The next morning I startled awake, still in Maddy’s bed, my body cramped, her face two inches from mine, her eyes wide open, willing my eyes open.
“Uncle Tony said Momly can come home at noon!” she blurted, way too early, and way too close to my face. Not even a good morning. Maddy might be a YMBC too.
“Okay,” I said, groggy.
“So Skunk gonna take us to your meet, while Uncle Tony gets Momly.”
“Okay.” This was basically what Uncle Tony had already prepped us for. No new information.
“You think he might bring Momly to the track after he picks her up?”
“Hmmm, not if she’s in pain, Maddy. I doubt it.” I hadn’t really thought much about the pain Momly might be in. I mean, I know the medicine is probably pretty strong, but still.
“She’s still gonna be in pain?” Maddy said, the tone of her voice diving into concern.
“I don’t know. I hope not. I’m sure she’ll be okay.” Then I repeated the same things, this time to myself, in my own head, to convince myself Momly was all right.
I don’t know. I hope not. I’m sure she’ll be okay.
“But she might be in pain, right?” Maddy doubled down, like she always does.
I moaned, long and loud, like a train horn. “Maddy, I don’t know. I’m still sleep.” I rolled over and snatched the sheet over my head.
“But you not sleep because you talkin’ to me,” Maddy said.

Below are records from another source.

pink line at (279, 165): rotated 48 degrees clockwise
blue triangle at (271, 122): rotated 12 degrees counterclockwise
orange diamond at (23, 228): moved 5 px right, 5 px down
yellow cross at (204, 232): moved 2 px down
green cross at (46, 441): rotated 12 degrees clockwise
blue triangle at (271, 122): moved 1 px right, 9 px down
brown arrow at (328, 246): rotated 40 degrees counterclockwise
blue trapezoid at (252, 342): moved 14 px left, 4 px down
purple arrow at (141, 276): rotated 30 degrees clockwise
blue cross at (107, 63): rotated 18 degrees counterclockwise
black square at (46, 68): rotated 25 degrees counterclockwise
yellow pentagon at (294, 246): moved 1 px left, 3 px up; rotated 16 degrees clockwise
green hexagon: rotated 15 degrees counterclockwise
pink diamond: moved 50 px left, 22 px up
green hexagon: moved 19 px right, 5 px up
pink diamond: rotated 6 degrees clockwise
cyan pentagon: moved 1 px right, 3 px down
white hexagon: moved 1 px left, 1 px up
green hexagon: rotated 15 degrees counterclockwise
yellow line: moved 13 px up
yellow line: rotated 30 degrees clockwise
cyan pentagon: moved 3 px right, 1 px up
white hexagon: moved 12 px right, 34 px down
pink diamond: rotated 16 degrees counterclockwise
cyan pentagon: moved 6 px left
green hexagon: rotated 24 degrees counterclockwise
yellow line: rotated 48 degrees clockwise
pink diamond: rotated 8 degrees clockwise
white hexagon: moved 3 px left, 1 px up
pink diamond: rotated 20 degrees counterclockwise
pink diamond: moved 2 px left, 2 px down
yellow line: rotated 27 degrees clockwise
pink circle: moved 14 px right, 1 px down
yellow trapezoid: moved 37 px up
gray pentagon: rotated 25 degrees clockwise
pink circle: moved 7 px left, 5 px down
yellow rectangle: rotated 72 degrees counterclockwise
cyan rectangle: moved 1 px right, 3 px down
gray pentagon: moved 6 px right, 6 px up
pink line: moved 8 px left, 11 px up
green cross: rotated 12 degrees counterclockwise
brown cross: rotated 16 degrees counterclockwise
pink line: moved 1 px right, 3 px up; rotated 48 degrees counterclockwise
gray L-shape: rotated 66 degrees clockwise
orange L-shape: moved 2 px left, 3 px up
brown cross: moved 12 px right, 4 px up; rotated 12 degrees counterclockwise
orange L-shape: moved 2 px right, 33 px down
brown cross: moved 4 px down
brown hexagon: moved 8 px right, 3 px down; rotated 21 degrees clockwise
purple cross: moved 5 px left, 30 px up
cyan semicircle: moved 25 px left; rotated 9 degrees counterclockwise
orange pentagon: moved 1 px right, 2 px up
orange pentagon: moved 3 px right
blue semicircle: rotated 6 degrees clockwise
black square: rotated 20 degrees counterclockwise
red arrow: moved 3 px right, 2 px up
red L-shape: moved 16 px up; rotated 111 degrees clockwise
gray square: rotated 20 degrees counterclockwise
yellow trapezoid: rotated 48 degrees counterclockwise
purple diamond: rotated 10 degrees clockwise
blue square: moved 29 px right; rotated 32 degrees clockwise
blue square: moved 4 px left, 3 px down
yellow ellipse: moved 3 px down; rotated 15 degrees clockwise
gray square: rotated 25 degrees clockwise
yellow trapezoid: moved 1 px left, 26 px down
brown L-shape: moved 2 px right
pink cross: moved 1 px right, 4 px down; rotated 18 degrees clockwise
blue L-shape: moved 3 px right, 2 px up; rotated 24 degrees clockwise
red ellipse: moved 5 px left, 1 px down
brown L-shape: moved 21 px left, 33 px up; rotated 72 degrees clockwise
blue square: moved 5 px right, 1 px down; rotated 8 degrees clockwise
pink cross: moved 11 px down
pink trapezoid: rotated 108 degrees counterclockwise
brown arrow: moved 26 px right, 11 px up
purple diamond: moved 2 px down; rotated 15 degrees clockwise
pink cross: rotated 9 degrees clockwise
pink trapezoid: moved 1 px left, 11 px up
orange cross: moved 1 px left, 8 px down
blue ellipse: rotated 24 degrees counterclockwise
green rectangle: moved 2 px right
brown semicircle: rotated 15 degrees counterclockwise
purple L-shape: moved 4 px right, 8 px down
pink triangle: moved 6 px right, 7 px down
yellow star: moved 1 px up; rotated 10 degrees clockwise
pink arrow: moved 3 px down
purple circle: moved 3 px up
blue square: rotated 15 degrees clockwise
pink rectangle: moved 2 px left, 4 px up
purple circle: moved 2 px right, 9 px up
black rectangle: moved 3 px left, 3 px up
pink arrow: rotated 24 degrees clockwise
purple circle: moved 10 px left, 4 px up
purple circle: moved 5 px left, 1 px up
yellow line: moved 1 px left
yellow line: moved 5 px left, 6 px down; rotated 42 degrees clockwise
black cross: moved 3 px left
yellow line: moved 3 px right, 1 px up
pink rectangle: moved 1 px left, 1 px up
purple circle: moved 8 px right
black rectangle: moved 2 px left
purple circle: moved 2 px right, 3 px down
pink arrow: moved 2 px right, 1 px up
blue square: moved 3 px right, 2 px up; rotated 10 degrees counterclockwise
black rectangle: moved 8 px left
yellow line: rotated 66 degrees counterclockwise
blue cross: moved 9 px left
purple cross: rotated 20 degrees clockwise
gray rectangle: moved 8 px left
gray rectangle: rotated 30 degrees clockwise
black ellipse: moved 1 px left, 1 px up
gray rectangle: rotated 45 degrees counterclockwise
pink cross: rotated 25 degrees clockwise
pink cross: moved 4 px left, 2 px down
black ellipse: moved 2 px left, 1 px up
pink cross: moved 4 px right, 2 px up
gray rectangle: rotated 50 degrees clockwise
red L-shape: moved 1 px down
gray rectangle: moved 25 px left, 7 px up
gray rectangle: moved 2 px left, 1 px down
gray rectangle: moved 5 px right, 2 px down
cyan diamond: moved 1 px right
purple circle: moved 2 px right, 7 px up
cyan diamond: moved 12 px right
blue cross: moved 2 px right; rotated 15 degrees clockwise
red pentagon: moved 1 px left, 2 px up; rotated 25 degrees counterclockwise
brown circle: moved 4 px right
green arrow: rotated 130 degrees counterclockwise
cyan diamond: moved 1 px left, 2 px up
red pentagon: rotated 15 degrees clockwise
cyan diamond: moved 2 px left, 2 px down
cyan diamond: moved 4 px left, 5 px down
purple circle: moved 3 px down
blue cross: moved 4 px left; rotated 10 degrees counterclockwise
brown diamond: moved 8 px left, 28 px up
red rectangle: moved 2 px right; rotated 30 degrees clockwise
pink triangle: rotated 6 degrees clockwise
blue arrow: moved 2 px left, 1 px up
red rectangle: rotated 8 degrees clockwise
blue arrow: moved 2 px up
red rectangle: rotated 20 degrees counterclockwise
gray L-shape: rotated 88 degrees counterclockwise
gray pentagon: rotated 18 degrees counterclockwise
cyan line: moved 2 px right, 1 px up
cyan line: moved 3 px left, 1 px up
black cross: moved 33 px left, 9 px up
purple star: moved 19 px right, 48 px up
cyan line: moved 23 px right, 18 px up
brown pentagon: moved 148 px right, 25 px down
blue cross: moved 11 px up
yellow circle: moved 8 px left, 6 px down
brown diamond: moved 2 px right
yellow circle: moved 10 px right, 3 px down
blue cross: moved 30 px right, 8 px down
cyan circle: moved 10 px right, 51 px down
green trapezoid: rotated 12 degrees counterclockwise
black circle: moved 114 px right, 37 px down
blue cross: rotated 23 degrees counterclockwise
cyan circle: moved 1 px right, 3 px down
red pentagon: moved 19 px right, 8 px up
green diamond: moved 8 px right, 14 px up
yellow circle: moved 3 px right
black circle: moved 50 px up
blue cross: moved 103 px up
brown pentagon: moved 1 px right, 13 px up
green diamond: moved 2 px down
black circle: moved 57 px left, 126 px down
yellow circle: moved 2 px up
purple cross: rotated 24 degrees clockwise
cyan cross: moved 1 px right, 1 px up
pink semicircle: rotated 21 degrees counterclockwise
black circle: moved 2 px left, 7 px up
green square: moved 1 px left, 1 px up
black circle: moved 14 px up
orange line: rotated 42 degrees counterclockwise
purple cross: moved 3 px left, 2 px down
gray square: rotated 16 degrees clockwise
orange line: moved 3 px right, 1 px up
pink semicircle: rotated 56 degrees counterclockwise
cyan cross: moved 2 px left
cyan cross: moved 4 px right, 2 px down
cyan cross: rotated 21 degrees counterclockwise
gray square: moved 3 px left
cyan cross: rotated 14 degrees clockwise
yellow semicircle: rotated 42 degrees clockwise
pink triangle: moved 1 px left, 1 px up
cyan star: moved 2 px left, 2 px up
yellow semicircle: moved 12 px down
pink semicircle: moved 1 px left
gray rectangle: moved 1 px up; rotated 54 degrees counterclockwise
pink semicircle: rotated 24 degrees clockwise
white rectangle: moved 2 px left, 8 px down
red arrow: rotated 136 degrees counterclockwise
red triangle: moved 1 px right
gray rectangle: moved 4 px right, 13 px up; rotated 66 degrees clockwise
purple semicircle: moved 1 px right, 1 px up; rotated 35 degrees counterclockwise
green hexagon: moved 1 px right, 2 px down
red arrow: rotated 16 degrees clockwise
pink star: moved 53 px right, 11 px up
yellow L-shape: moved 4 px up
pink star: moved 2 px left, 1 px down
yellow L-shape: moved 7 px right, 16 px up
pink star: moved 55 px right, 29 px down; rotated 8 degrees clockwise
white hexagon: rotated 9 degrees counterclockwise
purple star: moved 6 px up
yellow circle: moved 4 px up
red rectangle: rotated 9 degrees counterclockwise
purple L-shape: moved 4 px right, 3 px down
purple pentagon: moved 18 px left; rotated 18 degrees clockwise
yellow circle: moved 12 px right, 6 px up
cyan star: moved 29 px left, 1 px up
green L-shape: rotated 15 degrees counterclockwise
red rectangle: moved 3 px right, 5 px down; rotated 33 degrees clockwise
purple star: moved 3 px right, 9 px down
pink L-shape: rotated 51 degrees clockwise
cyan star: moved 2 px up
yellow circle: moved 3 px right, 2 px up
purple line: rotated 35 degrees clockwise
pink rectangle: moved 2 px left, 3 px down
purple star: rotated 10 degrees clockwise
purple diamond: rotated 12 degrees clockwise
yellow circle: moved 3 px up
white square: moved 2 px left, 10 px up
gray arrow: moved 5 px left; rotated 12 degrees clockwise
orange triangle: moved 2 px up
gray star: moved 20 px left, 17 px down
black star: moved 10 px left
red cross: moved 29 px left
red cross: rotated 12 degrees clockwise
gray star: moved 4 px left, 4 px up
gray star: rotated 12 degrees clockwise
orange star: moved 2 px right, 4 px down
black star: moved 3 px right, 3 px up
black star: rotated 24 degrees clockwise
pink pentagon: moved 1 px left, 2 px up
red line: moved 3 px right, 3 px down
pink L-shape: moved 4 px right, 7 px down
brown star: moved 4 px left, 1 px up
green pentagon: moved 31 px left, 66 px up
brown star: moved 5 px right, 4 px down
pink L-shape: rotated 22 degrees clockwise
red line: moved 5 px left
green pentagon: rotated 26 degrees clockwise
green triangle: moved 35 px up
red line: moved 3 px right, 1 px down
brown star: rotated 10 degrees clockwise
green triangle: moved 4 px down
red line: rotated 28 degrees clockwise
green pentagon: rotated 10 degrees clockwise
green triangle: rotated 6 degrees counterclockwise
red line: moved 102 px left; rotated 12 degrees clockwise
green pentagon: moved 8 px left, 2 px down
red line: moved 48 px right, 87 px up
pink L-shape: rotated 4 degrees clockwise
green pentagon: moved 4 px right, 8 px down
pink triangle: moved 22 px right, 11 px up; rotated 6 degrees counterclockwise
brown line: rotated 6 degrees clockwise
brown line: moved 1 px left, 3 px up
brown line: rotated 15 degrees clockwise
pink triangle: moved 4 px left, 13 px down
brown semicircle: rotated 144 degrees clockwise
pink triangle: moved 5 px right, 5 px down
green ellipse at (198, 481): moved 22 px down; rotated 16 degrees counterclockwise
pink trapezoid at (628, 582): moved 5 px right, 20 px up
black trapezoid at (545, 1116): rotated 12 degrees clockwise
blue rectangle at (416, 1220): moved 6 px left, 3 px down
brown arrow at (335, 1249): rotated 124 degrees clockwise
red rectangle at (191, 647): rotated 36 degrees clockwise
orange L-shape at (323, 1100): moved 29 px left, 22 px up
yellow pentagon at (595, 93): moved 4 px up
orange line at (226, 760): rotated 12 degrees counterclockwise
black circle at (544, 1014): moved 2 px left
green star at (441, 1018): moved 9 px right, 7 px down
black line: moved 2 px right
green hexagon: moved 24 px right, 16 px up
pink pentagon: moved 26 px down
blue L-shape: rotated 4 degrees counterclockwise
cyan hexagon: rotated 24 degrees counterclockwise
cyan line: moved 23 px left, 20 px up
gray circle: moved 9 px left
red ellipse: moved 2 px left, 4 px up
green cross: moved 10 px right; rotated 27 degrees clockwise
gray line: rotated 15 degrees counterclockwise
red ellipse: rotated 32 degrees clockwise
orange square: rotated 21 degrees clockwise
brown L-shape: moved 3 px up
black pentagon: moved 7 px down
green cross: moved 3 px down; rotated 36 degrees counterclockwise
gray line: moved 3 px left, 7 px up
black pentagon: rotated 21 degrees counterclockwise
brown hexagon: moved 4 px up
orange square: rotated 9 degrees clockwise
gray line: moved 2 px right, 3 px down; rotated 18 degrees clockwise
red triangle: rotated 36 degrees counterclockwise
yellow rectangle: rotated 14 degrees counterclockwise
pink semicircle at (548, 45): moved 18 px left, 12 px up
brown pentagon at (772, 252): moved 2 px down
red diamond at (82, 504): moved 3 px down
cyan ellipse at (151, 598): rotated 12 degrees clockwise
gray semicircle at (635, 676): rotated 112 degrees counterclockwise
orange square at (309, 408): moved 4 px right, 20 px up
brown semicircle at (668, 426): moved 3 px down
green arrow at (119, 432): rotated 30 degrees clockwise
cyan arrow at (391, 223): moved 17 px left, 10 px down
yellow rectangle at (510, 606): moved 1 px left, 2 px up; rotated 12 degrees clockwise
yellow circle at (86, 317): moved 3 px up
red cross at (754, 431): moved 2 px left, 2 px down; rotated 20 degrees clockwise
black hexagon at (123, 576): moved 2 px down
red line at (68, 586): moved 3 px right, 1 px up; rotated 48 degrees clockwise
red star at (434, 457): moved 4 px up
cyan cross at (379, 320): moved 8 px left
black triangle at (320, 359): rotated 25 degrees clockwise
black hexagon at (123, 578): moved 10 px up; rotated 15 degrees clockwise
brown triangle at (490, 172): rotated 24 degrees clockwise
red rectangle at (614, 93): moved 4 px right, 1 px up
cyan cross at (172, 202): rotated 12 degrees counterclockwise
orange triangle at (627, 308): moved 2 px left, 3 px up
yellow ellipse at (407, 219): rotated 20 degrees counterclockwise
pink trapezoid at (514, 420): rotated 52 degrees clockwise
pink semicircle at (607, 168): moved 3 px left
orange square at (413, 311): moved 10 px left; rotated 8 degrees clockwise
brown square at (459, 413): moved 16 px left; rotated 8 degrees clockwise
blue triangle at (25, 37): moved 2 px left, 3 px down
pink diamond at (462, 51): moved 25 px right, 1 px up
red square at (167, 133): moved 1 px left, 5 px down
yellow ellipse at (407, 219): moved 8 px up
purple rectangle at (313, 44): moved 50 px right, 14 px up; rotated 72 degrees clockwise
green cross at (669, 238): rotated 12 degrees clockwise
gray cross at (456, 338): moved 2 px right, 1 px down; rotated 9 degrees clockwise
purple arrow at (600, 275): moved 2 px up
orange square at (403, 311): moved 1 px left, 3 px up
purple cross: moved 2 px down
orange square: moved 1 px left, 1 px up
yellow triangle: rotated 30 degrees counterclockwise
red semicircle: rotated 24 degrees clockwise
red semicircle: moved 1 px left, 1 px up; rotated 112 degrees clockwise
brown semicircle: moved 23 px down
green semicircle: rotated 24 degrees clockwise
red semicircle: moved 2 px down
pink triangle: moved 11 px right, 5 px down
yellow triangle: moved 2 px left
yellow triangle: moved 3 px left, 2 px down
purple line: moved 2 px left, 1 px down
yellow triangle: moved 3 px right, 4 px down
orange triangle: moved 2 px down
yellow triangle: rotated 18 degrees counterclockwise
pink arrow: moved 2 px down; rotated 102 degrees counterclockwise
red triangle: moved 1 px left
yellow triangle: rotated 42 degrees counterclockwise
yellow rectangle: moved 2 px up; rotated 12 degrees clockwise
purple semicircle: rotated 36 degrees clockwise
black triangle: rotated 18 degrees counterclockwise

And she was right, I wasn’t sleep no more. But I also had to get my mind right for the meet. I took a shower, then sat down at my vanity desk to do my Flo Jos and hair. For my nails, I was going to paint different-color squiggles all over them. It’s just part of my good-luck thing. And I could use a little of that. Plus, they made me feel fly. Like Flo Jo.
Now for my hair. Here’s the thing: usually for the meets I either snatch it back into a ponytail, or I comb it straight and leave it out, also like Flo Jo. But today, after I was sure my nails were dry, I reached up and grabbed a chunk of hair, split it into thirds, and started braiding. Starting with the front, I worked the left side, then the right, and then after about thirty-five minutes all I had left was the back, which was always the hardest part to do myself.
“Maddy!” I yelled. She didn’t come, so I yelled again. She was probably in the kitchen, eating breakfast and watching cartoons. Everybody left me alone on meet days because they knew I had my rituals—hair, nails, begging for Flo Jo to give me some of her magic from heaven. Oh man, I really am a YMBC. The sound of Maddy’s feet came skittering toward my door. “You called me?” she asked, knowing full well that I called her.